**Exercise:** Please state how many of the lines below contain the string "value", matching case exactly. Reply with the number alone.
======
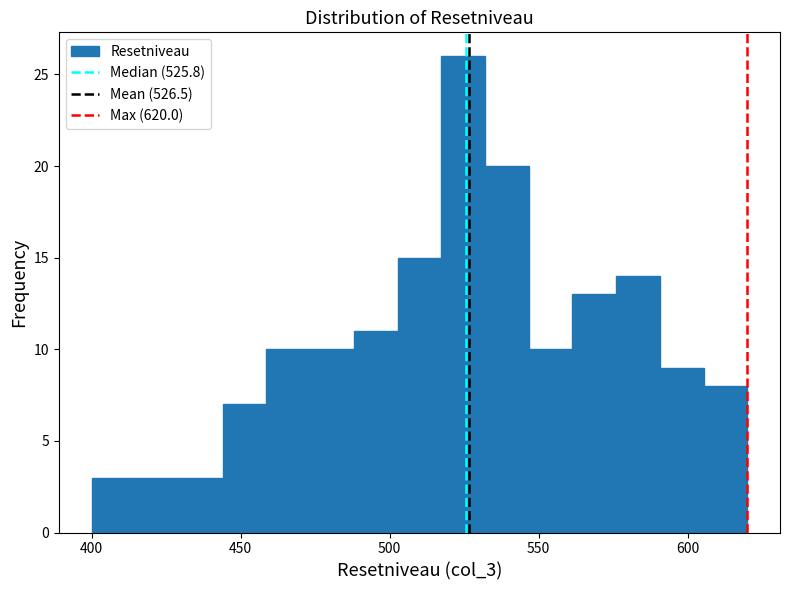

Around what value on the x-axis is the tallest bar? Give the approximate position of its centre, as read against the axis.

525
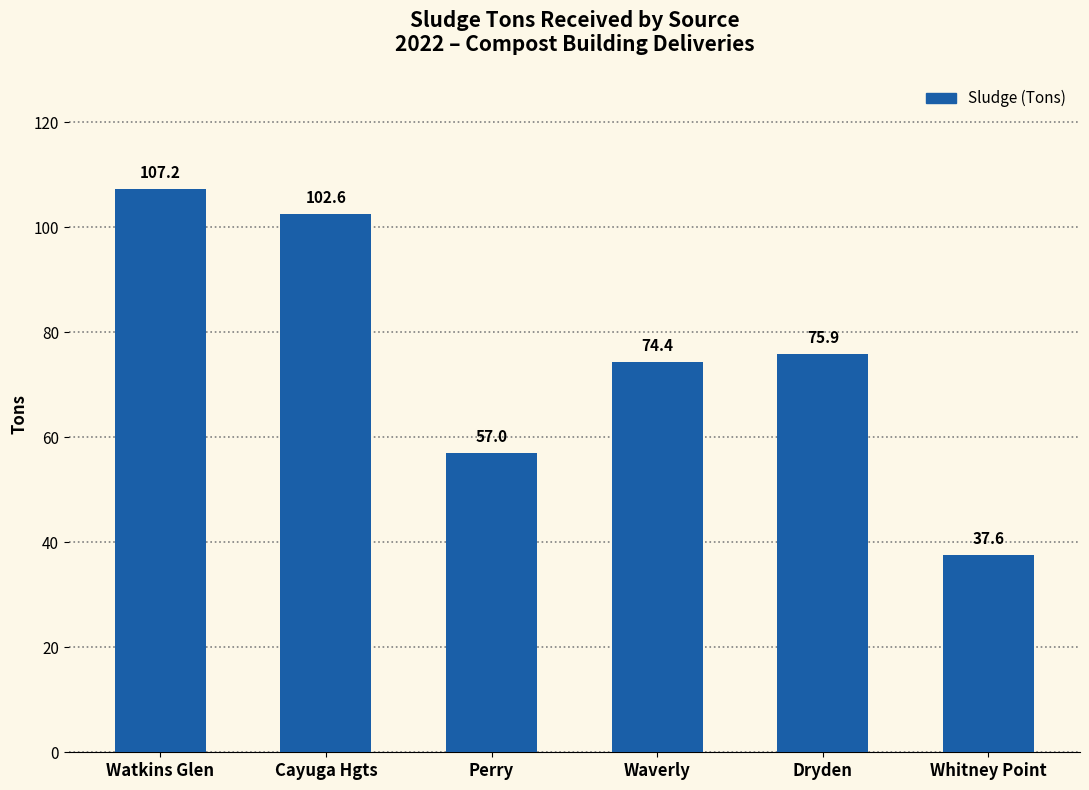

How many bars are there in total?

6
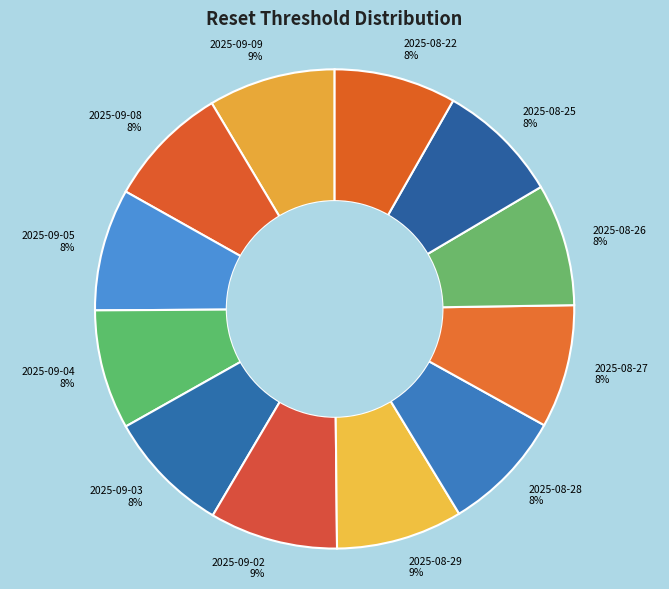

Combined, do 2025-09-09 and 2025-08-28 account for over 50%?

No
======
**Solution to this exercise:** 1